(Document extract)

I think I like your revised comment better. :)

--D

>  	 */
>  	if (!(mp->m_qflags & qflag))
>  		xfs_trans_ordered_buf(tp, bp);
>
Christoph Hellwig May 18, 2020, 4:58 p.m. UTC | #3
I would have split the addition of support for order buffers to the
defer mechanism into a separate patch.

Otherwise this looks good:

Reviewed-by: Christoph Hellwig <hch@lst.de>

Patch
diff mbox series

diff --git a/fs/xfs/libxfs/xfs_defer.c b/fs/xfs/libxfs/xfs_defer.c
index 1172fbf072d8..d8f586256add 100644
--- a/fs/xfs/libxfs/xfs_defer.c
+++ b/fs/xfs/libxfs/xfs_defer.c
@@ -240,10 +240,13 @@  xfs_defer_trans_roll(
 	struct xfs_log_item		*lip;
 	struct xfs_buf			*bplist[XFS_DEFER_OPS_NR_BUFS];
 	struct xfs_inode		*iplist[XFS_DEFER_OPS_NR_INODES];
+	unsigned int			ordered = 0; /* bitmap */
 	int				bpcount = 0, ipcount = 0;
 	int				i;
 	int				error;
 
+	BUILD_BUG_ON(NBBY * sizeof(ordered) < XFS_DEFER_OPS_NR_BUFS);
+
 	list_for_each_entry(lip, &tp->t_items, li_trans) {
 		switch (lip->li_type) {
 		case XFS_LI_BUF:
@@ -254,7 +257,10 @@  xfs_defer_trans_roll(
 					ASSERT(0);
 					return -EFSCORRUPTED;
 				}
-				xfs_trans_dirty_buf(tp, bli->bli_buf);
+				if (bli->bli_flags & XFS_BLI_ORDERED)
+					ordered |= (1U << bpcount);
+				else
+					xfs_trans_dirty_buf(tp, bli->bli_buf);
 				bplist[bpcount++] = bli->bli_buf;
 			}
 			break;
@@ -295,6 +301,8 @@  xfs_defer_trans_roll(
 	/* Rejoin the buffers and dirty them so the log moves forward. */
 	for (i = 0; i < bpcount; i++) {
 		xfs_trans_bjoin(tp, bplist[i]);
+		if (ordered & (1U << i))
+			xfs_trans_ordered_buf(tp, bplist[i]);
 		xfs_trans_bhold(tp, bplist[i]);
 	}
 
diff --git a/fs/xfs/xfs_dquot.c b/fs/xfs/xfs_dquot.c
index 52e0f7245afc..f60a8967f9d5 100644
--- a/fs/xfs/xfs_dquot.c
+++ b/fs/xfs/xfs_dquot.c
@@ -205,16 +205,18 @@  xfs_qm_adjust_dqtimers(
  */
 STATIC void
 xfs_qm_init_dquot_blk(
-	xfs_trans_t	*tp,
-	xfs_mount_t	*mp,
-	xfs_dqid_t	id,
-	uint		type,
-	xfs_buf_t	*bp)
+	struct xfs_trans	*tp,
+	struct xfs_mount	*mp,
+	xfs_dqid_t		id,
+	uint			type,
+	struct xfs_buf		*bp)

(End Document extract)
(Recorded data)

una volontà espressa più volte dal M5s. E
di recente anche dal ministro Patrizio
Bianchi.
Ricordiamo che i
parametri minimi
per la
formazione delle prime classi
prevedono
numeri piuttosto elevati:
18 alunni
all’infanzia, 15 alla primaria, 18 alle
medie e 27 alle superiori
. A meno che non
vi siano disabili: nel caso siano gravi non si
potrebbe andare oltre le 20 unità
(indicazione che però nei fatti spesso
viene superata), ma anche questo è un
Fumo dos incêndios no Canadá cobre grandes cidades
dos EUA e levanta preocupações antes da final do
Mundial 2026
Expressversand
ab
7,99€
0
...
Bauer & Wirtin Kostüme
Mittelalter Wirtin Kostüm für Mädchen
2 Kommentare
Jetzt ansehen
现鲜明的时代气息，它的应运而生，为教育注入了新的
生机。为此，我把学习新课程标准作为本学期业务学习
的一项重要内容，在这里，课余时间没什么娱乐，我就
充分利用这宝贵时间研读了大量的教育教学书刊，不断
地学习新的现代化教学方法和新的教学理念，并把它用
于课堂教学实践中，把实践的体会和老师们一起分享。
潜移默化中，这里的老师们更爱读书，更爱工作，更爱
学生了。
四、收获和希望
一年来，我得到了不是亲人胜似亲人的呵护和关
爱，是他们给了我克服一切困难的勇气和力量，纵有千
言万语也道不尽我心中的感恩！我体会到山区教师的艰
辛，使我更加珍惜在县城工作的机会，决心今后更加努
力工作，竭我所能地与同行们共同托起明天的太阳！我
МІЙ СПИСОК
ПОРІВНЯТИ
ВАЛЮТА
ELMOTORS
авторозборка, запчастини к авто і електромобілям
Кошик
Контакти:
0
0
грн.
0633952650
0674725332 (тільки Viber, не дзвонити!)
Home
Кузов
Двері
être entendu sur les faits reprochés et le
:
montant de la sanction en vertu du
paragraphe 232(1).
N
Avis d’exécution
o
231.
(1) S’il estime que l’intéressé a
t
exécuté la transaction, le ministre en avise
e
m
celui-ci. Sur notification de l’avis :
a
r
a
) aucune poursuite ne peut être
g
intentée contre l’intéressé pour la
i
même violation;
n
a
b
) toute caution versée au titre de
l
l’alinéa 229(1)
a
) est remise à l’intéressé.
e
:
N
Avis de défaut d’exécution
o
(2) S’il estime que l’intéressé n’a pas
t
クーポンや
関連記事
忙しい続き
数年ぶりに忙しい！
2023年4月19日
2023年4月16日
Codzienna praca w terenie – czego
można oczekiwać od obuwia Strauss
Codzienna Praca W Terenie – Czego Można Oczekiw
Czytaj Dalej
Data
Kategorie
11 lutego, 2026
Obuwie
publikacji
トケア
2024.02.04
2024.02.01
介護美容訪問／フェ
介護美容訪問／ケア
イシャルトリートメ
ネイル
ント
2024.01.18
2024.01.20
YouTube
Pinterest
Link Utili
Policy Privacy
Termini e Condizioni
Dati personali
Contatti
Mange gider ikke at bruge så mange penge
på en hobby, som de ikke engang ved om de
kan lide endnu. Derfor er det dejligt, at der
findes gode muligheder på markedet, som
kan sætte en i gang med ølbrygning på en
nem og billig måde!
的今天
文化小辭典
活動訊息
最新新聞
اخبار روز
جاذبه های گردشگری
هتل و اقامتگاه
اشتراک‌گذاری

(End Recorded data)

Task instructions
a) Please list every parameter name in the function xfs_qm_init_dquot_blk as declared in the XFS patch review.
b) Carry the XFS patch review forward from its last line.
The data above has no connection to the XFS patch review.

Task-by-task answers
a) tp, mp, id, type, bp

b)
 {
 	struct xfs_quotainfo	*q = mp->m_quotainfo;
-	xfs_dqblk_t	*d;
-	xfs_dqid_t	curid;
-	int		i;
+	struct xfs_dqblk	*d;
+	xfs_dqid_t		curid;
+	unsigned int		qflag;
+	unsigned int		blftype;
+	int			i;
 
 	ASSERT(tp);
 	ASSERT(xfs_buf_islocked(bp));
@@ -238,11 +240,45 @@  xfs_qm_init_dquot_blk(
 		}
 	}
 
-	xfs_trans_dquot_buf(tp, bp,
-			    (type & XFS_DQ_USER ? XFS_BLF_UDQUOT_BUF :
-			    ((type & XFS_DQ_PROJ) ? XFS_BLF_PDQUOT_BUF :
-			     XFS_BLF_GDQUOT_BUF)));
-	xfs_trans_log_buf(tp, bp, 0, BBTOB(q->qi_dqchunklen) - 1);
+	if (type & XFS_DQ_USER) {
+		qflag = XFS_UQUOTA_CHKD;
+		blftype = XFS_BLF_UDQUOT_BUF;
+	} else if (type & XFS_DQ_PROJ) {
+		qflag = XFS_PQUOTA_CHKD;
+		blftype = XFS_BLF_PDQUOT_BUF;
+	} else {
+		qflag = XFS_GQUOTA_CHKD;
+		blftype = XFS_BLF_GDQUOT_BUF;
+	}
+
+	xfs_trans_dquot_buf(tp, bp, blftype);
+
+	/*
+	 * When quotacheck runs, we use delayed writes to update all the dquots
+	 * on disk in an efficient manner instead of logging the individual
+	 * dquot changes as they are made.
+	 *
+	 * Hence if we log the buffer that we allocate here, then crash
+	 * post-quotacheck while the logged initialisation is still in the
+	 * active region of the log, we can lose the information quotacheck
+	 * wrote directly to the buffer. That is, log recovery will replay the
+	 * dquot buffer initialisation over the top of whatever information
+	 * quotacheck had written to the buffer.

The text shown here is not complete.